Chez France Télévisions, alors que la crise gronde, on compte bien surfer sur cette proposition inespérée. «Cette nouvelle projection éviterait à France Télévisions d'avoir une année trop difficile à passer, qui conduirait le groupe vers un déséquilibre trop important», explique-t-on au sein de la direction du groupe. Ainsi, grâce à ce coup de pouce, France Télévisions indique qu'il devra économiser entre 75 et 100 millions d'euros par rapport à 2012, selon la part qu'il touchera des revenus issus de cette nouvelle taxe (70% selon le pourcentage perçu habituellement, ou 100% s'il est jugé qu'il faut tout attribuer à France Télévisions compte tenu de la situation exceptionnelle du groupe, qui doit absorber l'essentiel de la baisse des crédits publics). Rémy Pflimlin a commencé à négocier un nouveau «contrat d'objectifs et de moyens», qui fixe la ligne directrice du groupe. Le PDG de France Télévisions a déjà laissé entendre qu'il faudrait aller plus loin que les 500 réductions de poste déjà en cours. Les syndicats craignent que ce chiffre ne soit porté à 1.000 et qu'il donne lieu à des départs «contraints», ce que le PDG réfute pour l'instant.

50% du budget de France Télévisions consacré à l'achat de prestations extérieures
De leur côté les syndicats espéraient avoir fromage et dessert, autrement dit à la fois une augmentation de la redevance générale et une nouvelle taxe. «Il était question d'avoir les deux. Au final, c'est tout le contraire de ce qu'on nous a dit en amont», indique Sophie Arouet, UCSA-CGT, qui précise que France Télévisions a arrêté de faire travailler tous les précaires, des équivalents CDI qui seraient au moins 2.500, en plus des 10.000 salariés du groupe. «Si l'on doit faire des économies, il faut aussi revoir les accords Tasca, qui nous obligent à reverser 240 millions d'euros aux producteurs privés !», s'exclame la syndicaliste. Lors d'une audition parlementaire, Jean-Marie Beffara, membre de la commission des finances et rapporteur spécial de la mission «Médias, livre et industries culturelles» indiquait que 50% du budget de France Télévisions était consacré «à l'achat de prestations extérieures. L'effort pourrait donc porter sur cette enveloppe sans conséquences sociales pour les personnels».

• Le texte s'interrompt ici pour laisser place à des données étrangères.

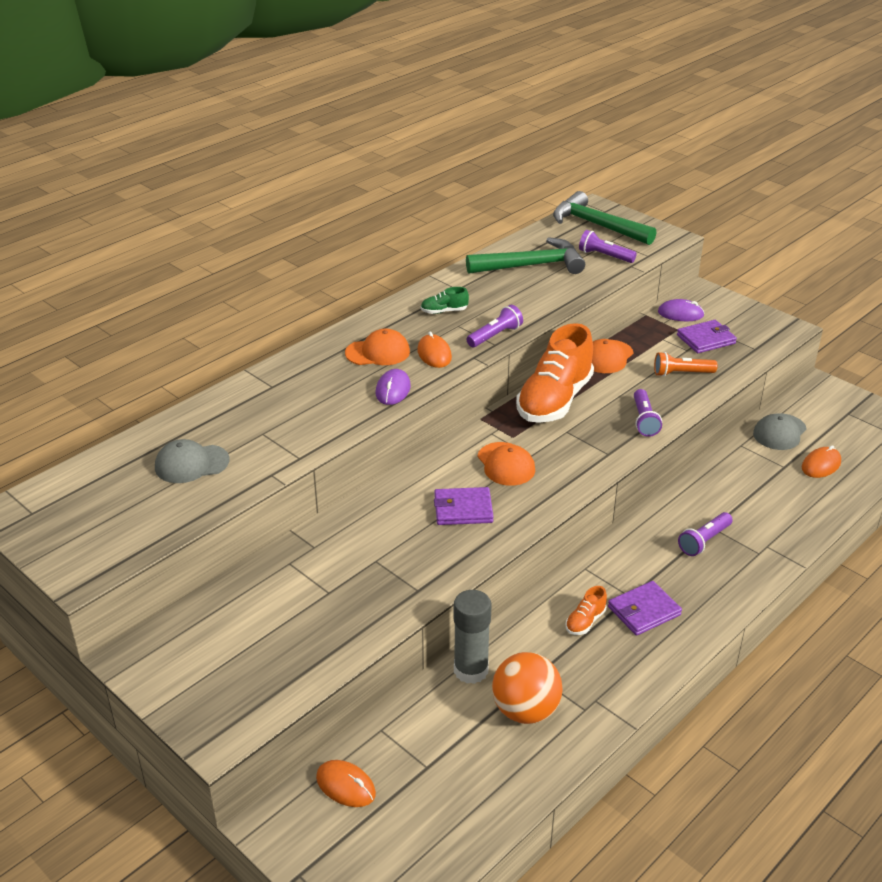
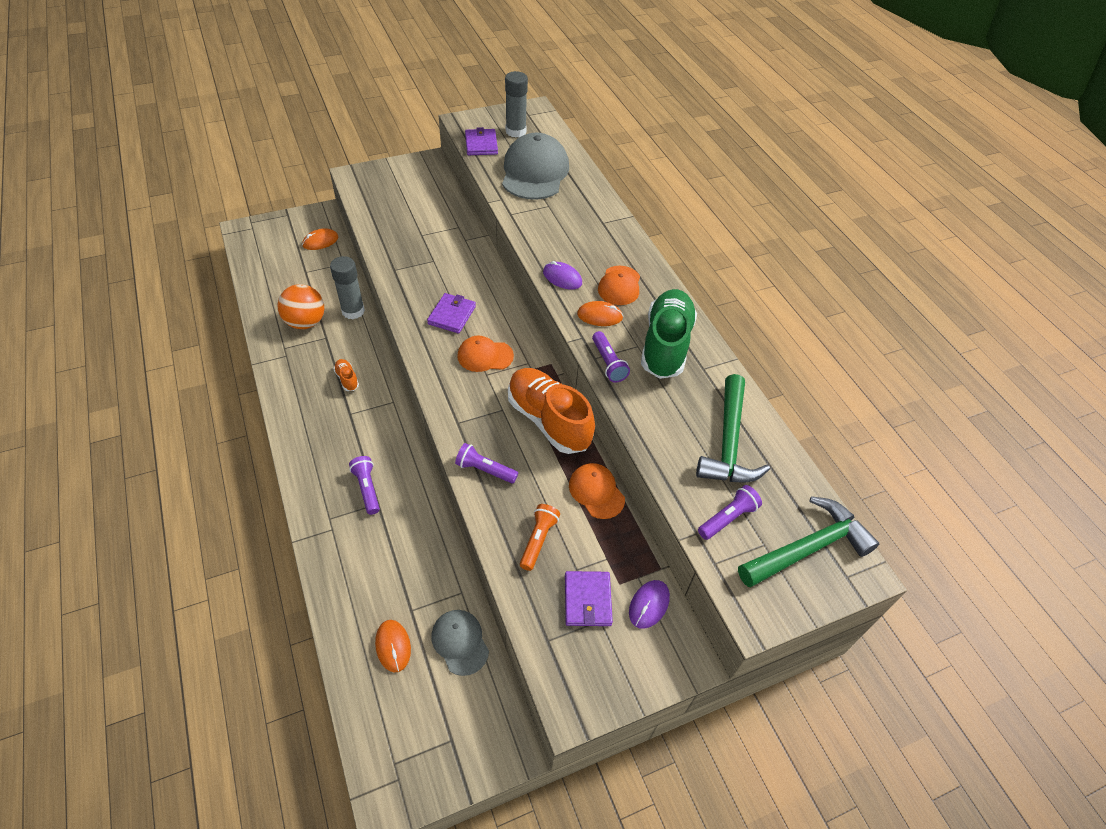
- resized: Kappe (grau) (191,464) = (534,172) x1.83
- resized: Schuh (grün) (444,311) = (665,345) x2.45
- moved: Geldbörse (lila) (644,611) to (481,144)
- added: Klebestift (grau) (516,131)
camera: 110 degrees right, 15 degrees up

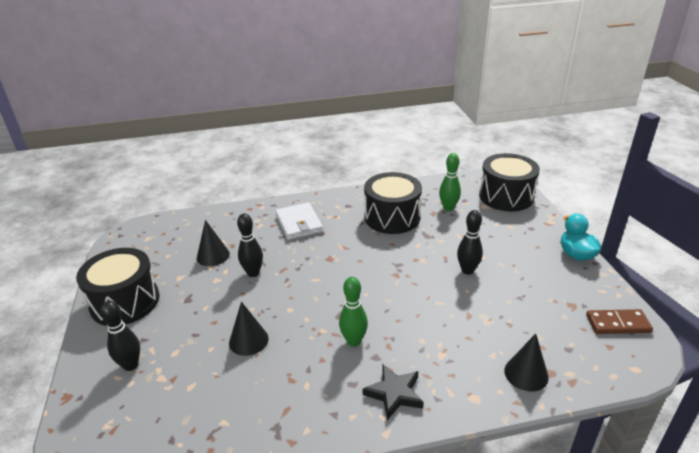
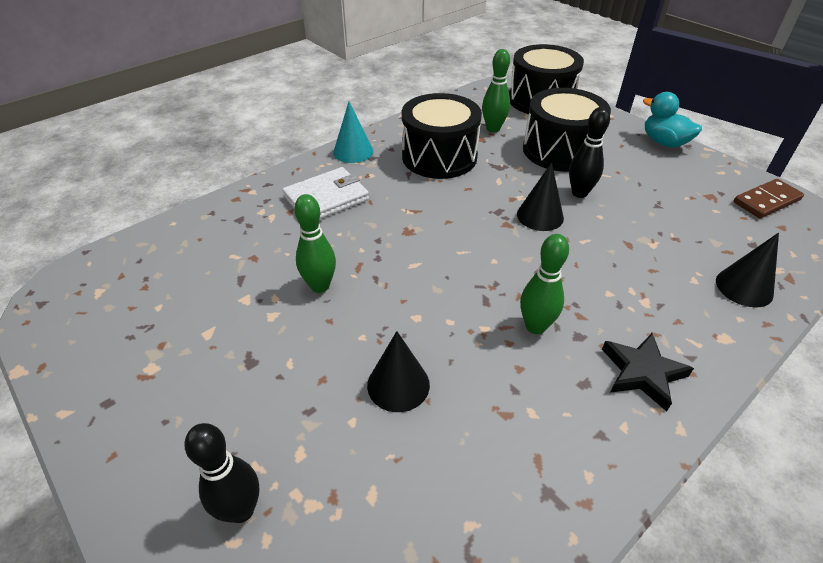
- moved: Trommel (schwarz) (125,302) to (560,150)
- moved: Kegel (schwarz) (213,256) to (540,216)
- recoloured: Bowlingkegel (schwarz) (253,273) to Bowlingkegel (grün) (320,286)
- turned: Geldbörse (weiß) (299,223) = (326,198) 75 degrees counterclockwise
- added: Kegel (türkis) (353,151)
camera: 30 degrees left, 10 degrees up

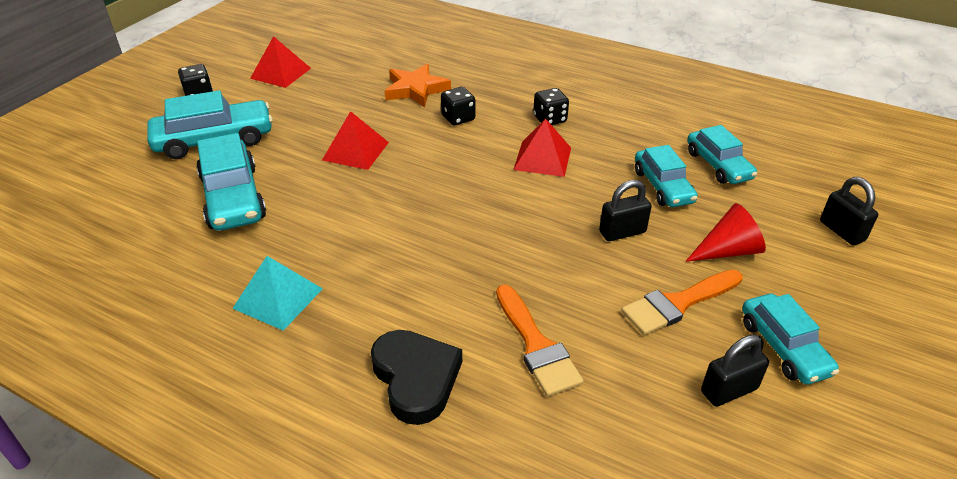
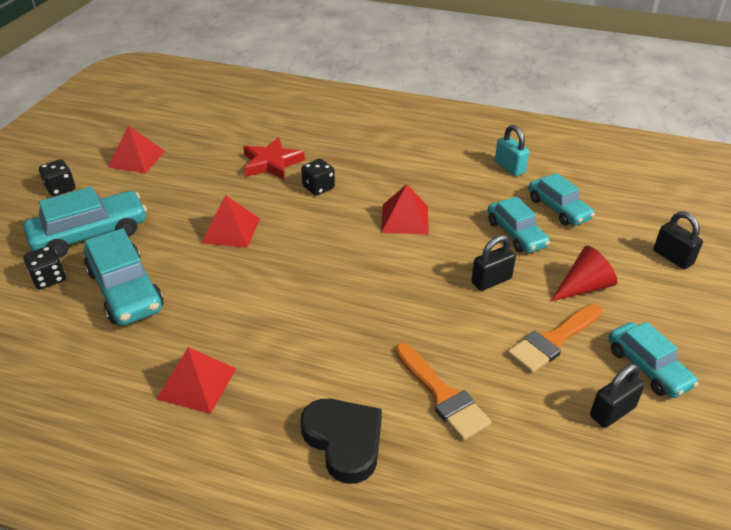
- recoloured: Pyramide (türkis) (278,298) to Pyramide (rot) (197,383)
- recoloured: Stern (orange) (416,89) to Stern (rot) (271,163)
- moved: Spielwürfel (schwarz) (550,119) to (49,278)
- added: Vorhängeschloss (türkis) (509,167)
camera: 10 degrees left, 0 degrees up

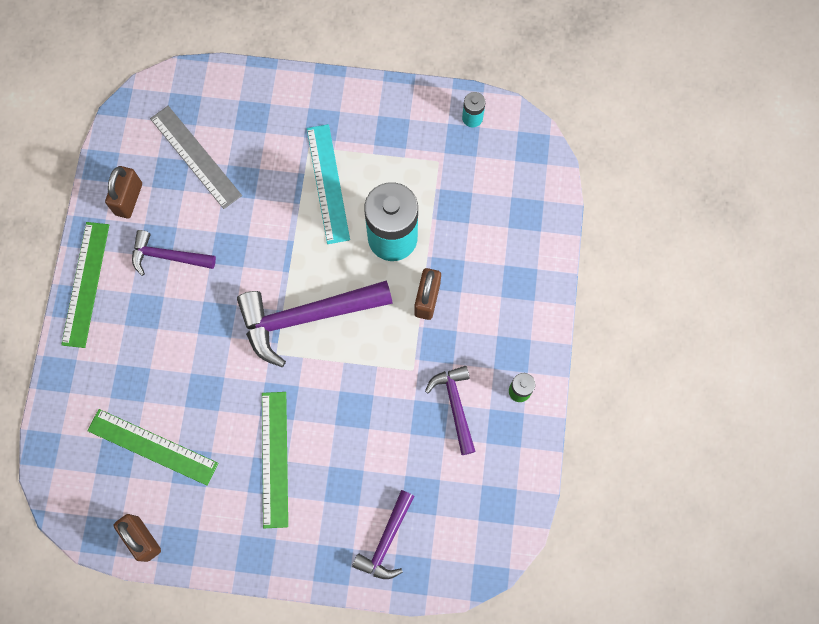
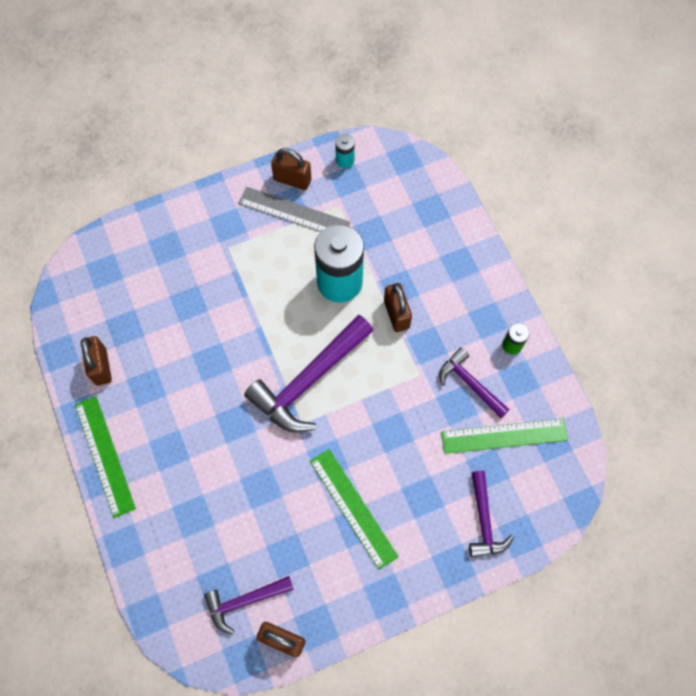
- moved: Lineal (grün) (152,447) to (504,436)
- moved: Hammer (lila) (167,256) to (244,601)
- moved: Lineal (grau) (196,156) to (294,213)
- removed: Lineal (türkis) (328,183)
- added: Vorhängeschloss (braun) (292,180)
camera: 30 degrees left, 5 degrees down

Les producteurs privés réclament à nouveau l'augmentation de la redevance

Evidemment, les producteurs privés ne considèrent pas qu'ils doivent faire partie de la variable d'ajustement. Dans une lettre ouverte au gouvernement, la SCAM, qui les représente, a réitéré son désir de voir croître significativement la redevance. "Quel que soit l'état de la crise, le monde politique doit comprendre et faire voir aux Français que l'excellence et la survie de la culture et de la création valent bien 17 euros de plus par an", revendique sans rire son président, l'auteur-producteur réalisateur de documentaires Jean-Xavier de Lestrade.

Le tour de passe-passe budgétaire de l'Etat pour améliorer les comptes publics
Il faut dire que pour améliorer les finances publiques, l'Etat a décidé de tailler dur dans les crédits «Médias, livre et industries culturelles». L'enveloppe va baisser de 13% en 2013 à 1,22 milliard d'euros. La seule dotation versée directement des caisses de l'Etat à France Télévisions chute de 43%, passant de 450 millions d'euros à 256 millions l'an prochain. France Télévisions espère que le ministre du Budget s'en tiendra là. C'est pour compenser ce manque à gagner que serait créée une nouvelle redevance. Elle viendrait s'ajouter aux plus de 2 milliards déjà perçus par le groupe. Gros avantage pour l'Etat en termes de comptabilité, la redevance ne passe pas par la case budget: en compensant une baisse des crédits publics par une nouvelle taxe dont le reversement ne pèse pas sur le budget général, il peut afficher des économies nettes, sans (complètement) asphyxier le groupe public.